Use the first order condition (FOC) to find the minimum

\[\frac{\partial\varepsilon^\prime\varepsilon}{\partial\hat{\beta}}=2X^\prime X\hat{\beta}-2X^\prime y=0 \]

\[ \Longleftrightarrow\ X^\prime X\hat{\beta}=X^\prime y\]

\[\Longleftrightarrow\hat{\beta}={\left(X^\prime X\right)^{-1}\ X}^\prime y\ \]

Hence, \(\small{ \hat{\beta}={\left(X^\prime X\right)^{-1}\ X}^\prime y }\) is BLUE according to Gauss-Markow with \(\small{ \mathbb{V}\left(\hat{\beta}\right)=\sigma^2\left(X^\prime X\right)^{-1} }\) .

The vector of fitted values \(\small{ \hat{y}=X\hat{\beta}=Py }\) where \(\small{ P=X\left(X^\prime X\right)^{-1}X^\prime }\) is the orthogonal projection matrix onto the column space of \(\small{ X }\) , also called “hat matrix”. \(\small{ P }\) is symmetric and idempotent, which means that \(\small{ P=P^2=P^\prime }\) holds. The residual maker \(\small{ M=\left(I-P\right) }\) is orthogonal to the projection matrix, thus \(\small{ M^\prime P=I }\) .

Under normality, we assume that \(\small{ \hat{\beta}\sim\mathcal{N}\left(\beta,\sigma^2\left(X^\prime X\right)^{-1}\right) }\) , since

\[\mathbb{E}\left[\hat{\beta}|X\right]=\beta\]
\[\mathbb{V}\left[\hat{\beta}|X\right]=\left(X^\prime X\right)^{-1}\ast\ X^{\prime\ }\mathbb{V}\left[\varepsilon|X\right]\ X\ast\ \left(X^\prime X\right)^{-1}\]
\[ \mathbb{V}\left[\hat{\beta}|X\right]=\left(X^\prime X\right)^{-1}\ast\ X^\prime\ \Omega\ X\ast\ \left(X^\prime X\right)^{-1}\]

Where \(\small{ \mathbb{V}\left[\varepsilon|X\right]=\Omega=\sigma^2\Psi }\) and thus \(\small{ \Psi }\) is a positive definite matrix. If \(\small{ \Psi=I_N }\) , then the error terms are homoscedastic and we can simplify our result.

\[\mathbb{V}\left[\hat{\beta}|X\right]=\left(X^\prime X\right)^{-1}\ast\ \sigma^2\ (X^\prime X)\left(X^\prime X\right)^{-1}{=\sigma}^2\left(X^\prime X\right)^{-1}\]

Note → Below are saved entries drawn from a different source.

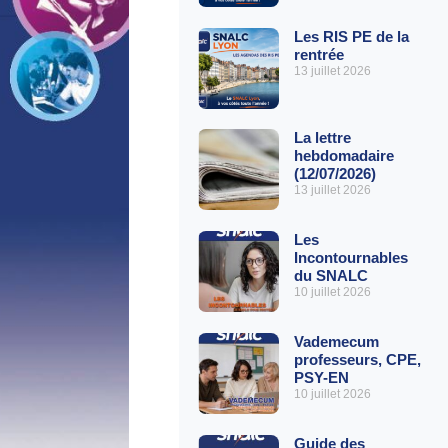
Les RIS PE de la
rentrée
13 juillet 2026
La lettre
hebdomadaire
(12/07/2026)
13 juillet 2026
Les
Incontournables
du SNALC
10 juillet 2026
Vademecum
professeurs, CPE,
PSY-EN
10 juillet 2026
Guide des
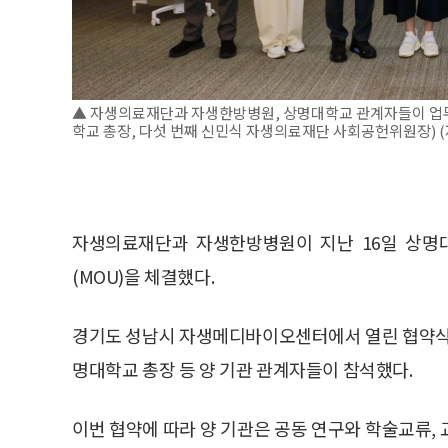
▲ 자생의료재단과 자생한방병원, 상명대학교 관계자들이 업무협
학교 총장, 다섯 번째 신민식 자생의료재단 사회공헌위원장) 
자생의료재단과 자생한방병원이 지난 16일 상명
(MOU)을 체결했다.
경기도 성남시 자생메디바이오센터에서 열린 협약식
명대학교 총장 등 양 기관 관계자들이 참석했다.
이번 협약에 따라 양 기관은 공동 연구와 학술교류, 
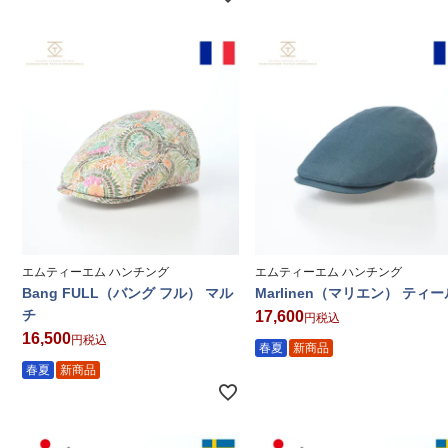
エムティーエム ハンチング
エムティーエム ハンチング
Bang FULL（バング フル） マル
Marlinen（マリエン） ティー
チ
17,600
税込
16,500
税込
春夏
新商品
春夏
新商品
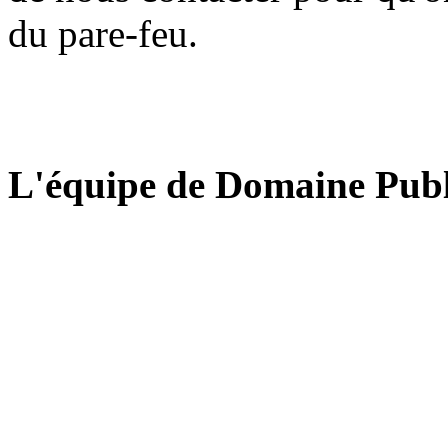
du pare-feu.
L'équipe de Domaine Publ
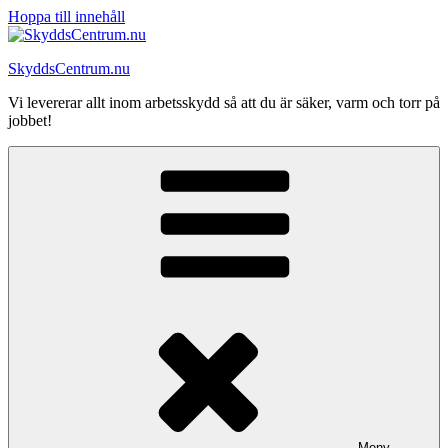
Hoppa till innehåll
SkyddsCentrum.nu
Vi levererar allt inom arbetsskydd så att du är säker, varm och torr på
jobbet!
Meny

In case that \(\small{ \mathbb{V}(\varepsilon)\neq\sigma^2\ I_N }\) we can define a generalised least square estimator (GLS estimator):

\[{\hat{\beta}}_{GLS}=\left(X^\prime{{\Omega}}^{-1}X\right)^{-1}\ X^\prime {\Omega }^{-1}y \]

The GLS estimator is necessarily to be extended to the FGLS estimator (feasible GLS), for \(\small{ \Omega }\) is in general unknown and needs to be estimated. We expect

\[{\hat{\beta}}_{FGLS}=\left(X^\prime{\hat{\Omega}}^{-1}X\right)^{-1}\ X^\prime \hat{\Omega }^{-1}y \]

where \(\small{ \hat{\Omega} }\) is a constant estimator of \(\small{ \Omega }\) . The FGLS estimator is in general non-linear.